■ DATASET RECORDS
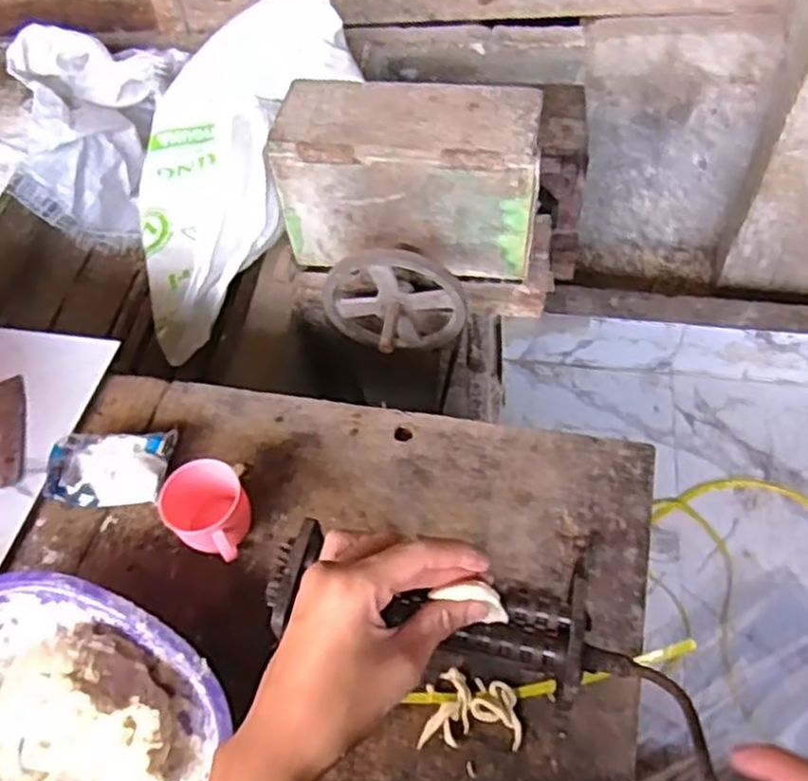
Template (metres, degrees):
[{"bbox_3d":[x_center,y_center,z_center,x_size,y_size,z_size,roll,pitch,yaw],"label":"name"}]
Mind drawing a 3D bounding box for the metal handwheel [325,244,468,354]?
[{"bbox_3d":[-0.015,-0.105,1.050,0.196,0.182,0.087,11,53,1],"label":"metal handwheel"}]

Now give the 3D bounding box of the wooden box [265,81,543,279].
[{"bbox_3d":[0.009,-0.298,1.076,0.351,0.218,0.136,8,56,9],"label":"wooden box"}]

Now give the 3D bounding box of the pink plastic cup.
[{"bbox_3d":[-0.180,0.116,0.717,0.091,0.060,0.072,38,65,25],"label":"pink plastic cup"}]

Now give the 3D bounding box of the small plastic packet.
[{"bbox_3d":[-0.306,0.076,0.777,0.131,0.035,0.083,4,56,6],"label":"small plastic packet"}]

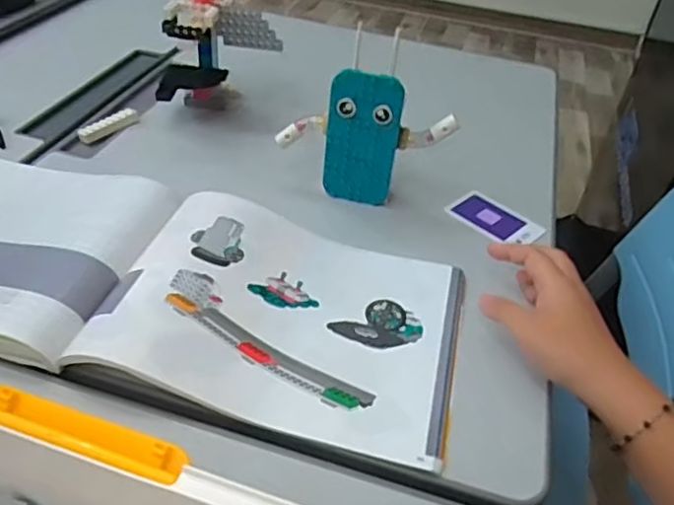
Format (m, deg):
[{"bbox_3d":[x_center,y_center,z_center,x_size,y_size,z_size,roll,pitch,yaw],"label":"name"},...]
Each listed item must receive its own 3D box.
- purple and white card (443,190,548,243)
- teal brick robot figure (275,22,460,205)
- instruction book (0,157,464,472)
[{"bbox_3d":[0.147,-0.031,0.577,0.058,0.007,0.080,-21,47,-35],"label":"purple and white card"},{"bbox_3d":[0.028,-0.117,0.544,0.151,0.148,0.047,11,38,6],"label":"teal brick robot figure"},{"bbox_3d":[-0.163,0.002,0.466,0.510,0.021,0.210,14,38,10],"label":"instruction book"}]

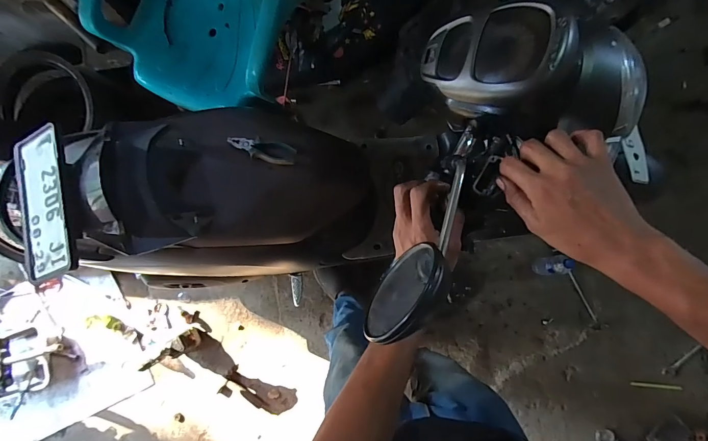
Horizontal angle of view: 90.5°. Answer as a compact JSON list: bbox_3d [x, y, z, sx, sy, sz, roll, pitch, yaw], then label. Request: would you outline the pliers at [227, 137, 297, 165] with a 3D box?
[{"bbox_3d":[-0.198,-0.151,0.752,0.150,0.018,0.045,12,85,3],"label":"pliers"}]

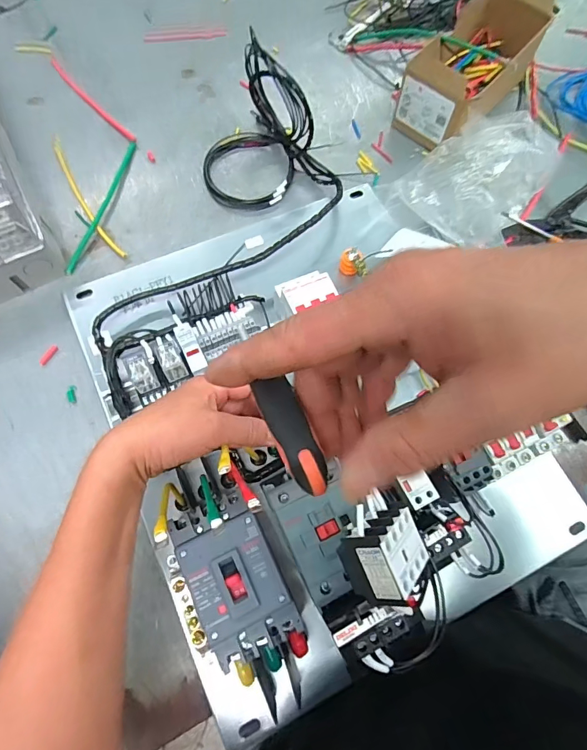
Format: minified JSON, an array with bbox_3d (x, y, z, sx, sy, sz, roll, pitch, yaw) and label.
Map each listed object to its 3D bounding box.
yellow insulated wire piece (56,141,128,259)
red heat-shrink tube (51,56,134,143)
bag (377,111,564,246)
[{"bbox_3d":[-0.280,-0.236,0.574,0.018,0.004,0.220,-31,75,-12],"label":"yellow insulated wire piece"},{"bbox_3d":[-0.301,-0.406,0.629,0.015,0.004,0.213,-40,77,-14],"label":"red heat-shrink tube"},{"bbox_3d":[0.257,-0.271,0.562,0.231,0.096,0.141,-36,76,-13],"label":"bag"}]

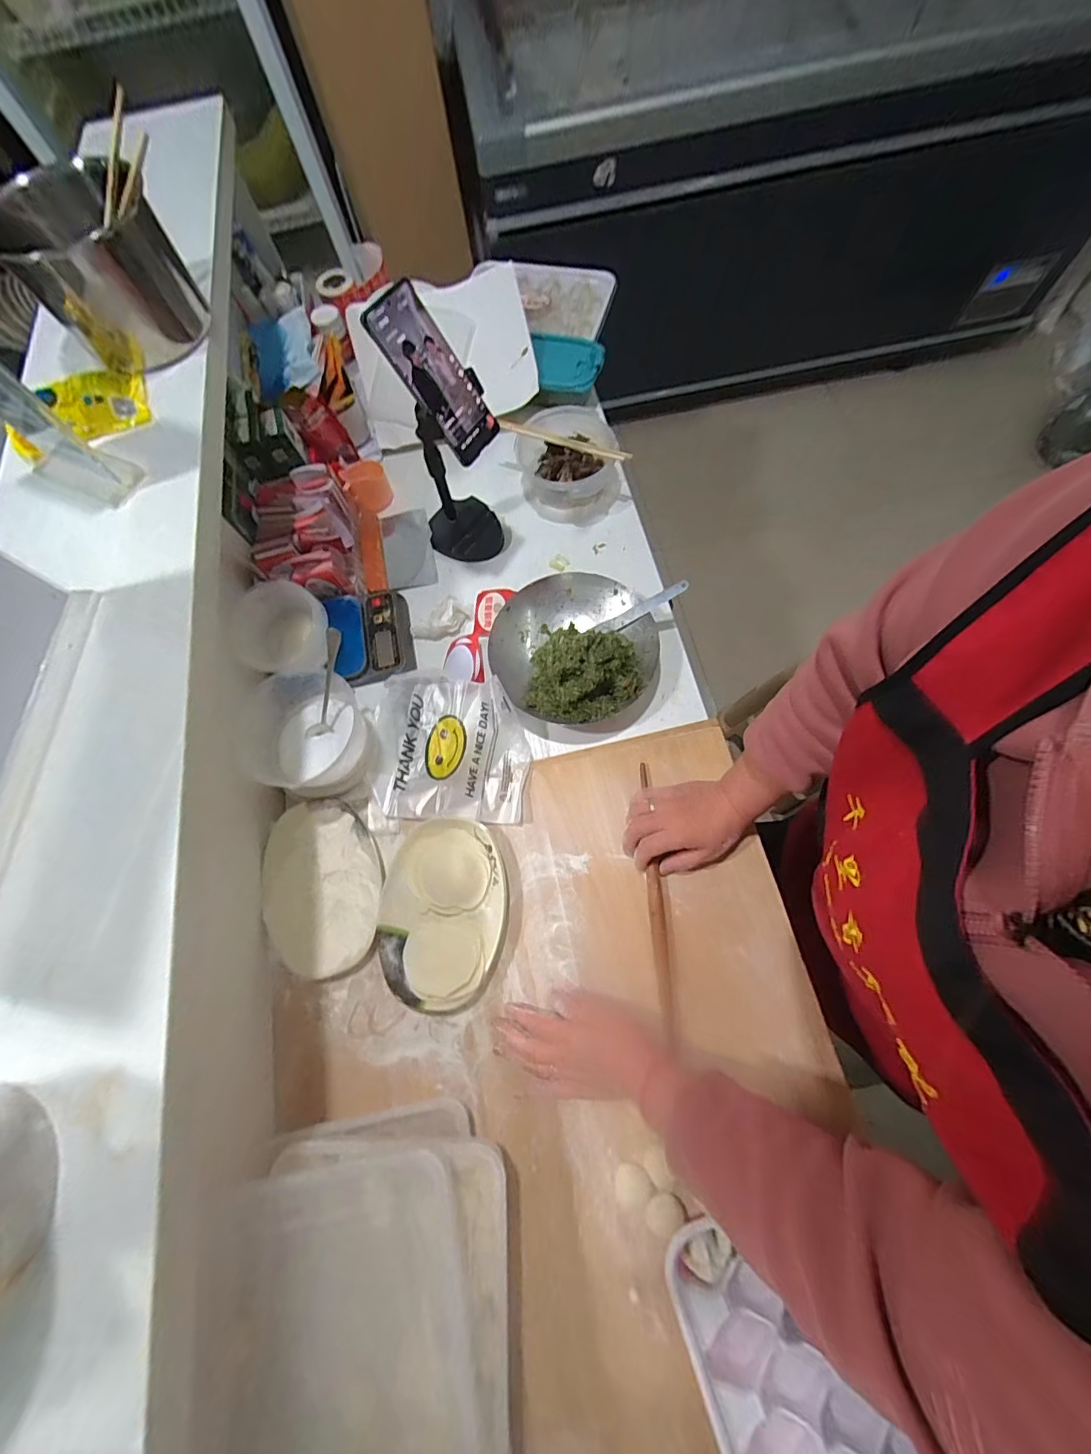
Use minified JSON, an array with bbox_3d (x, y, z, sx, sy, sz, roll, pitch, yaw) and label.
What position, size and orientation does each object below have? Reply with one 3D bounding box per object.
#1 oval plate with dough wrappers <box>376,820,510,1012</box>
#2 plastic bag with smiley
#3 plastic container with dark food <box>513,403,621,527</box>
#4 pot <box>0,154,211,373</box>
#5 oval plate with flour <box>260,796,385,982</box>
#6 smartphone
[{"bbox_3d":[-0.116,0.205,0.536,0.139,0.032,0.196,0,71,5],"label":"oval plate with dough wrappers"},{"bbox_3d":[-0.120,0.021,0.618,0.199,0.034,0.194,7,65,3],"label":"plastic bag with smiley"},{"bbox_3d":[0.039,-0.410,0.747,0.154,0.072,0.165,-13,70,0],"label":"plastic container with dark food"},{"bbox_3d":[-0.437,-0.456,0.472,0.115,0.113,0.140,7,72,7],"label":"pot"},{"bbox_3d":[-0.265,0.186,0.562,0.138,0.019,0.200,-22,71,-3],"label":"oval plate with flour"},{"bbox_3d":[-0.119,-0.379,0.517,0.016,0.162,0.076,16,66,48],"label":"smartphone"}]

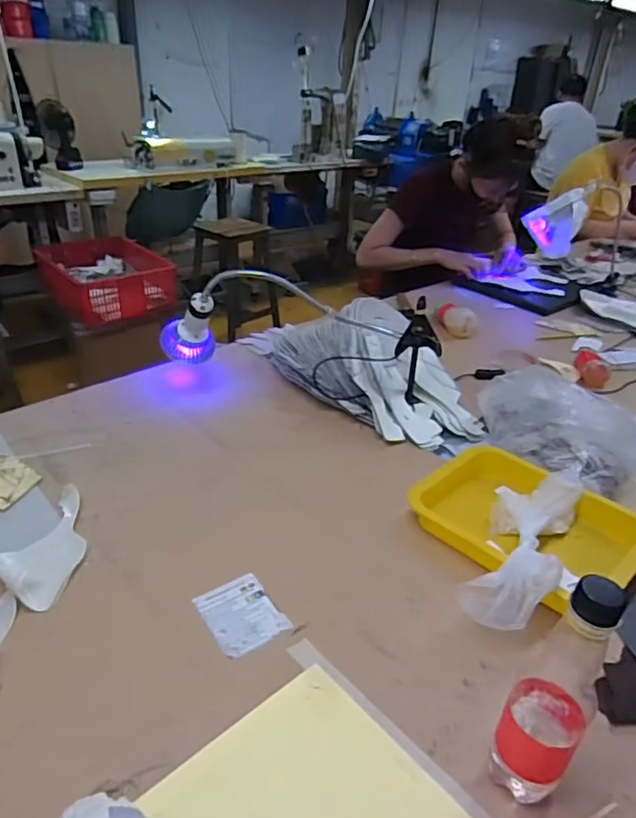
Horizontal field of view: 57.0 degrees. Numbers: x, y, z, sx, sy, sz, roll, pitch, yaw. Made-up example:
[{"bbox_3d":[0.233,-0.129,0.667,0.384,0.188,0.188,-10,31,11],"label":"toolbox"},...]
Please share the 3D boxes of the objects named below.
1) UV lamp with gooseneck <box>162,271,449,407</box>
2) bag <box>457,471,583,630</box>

■ REQUIRED ACTION
Pull out all lines from the entries above in which the word "minified" appears.

■ OUTPUT OF THE TASK
Format: minified JSON, an array with bbox_3d (x, y, z, sx, sy, sz, roll, pitch, yaw) and label.
Use minified JSON, an array with bbox_3d (x, y, z, sx, sy, sz, roll, pitch, yaw) and label.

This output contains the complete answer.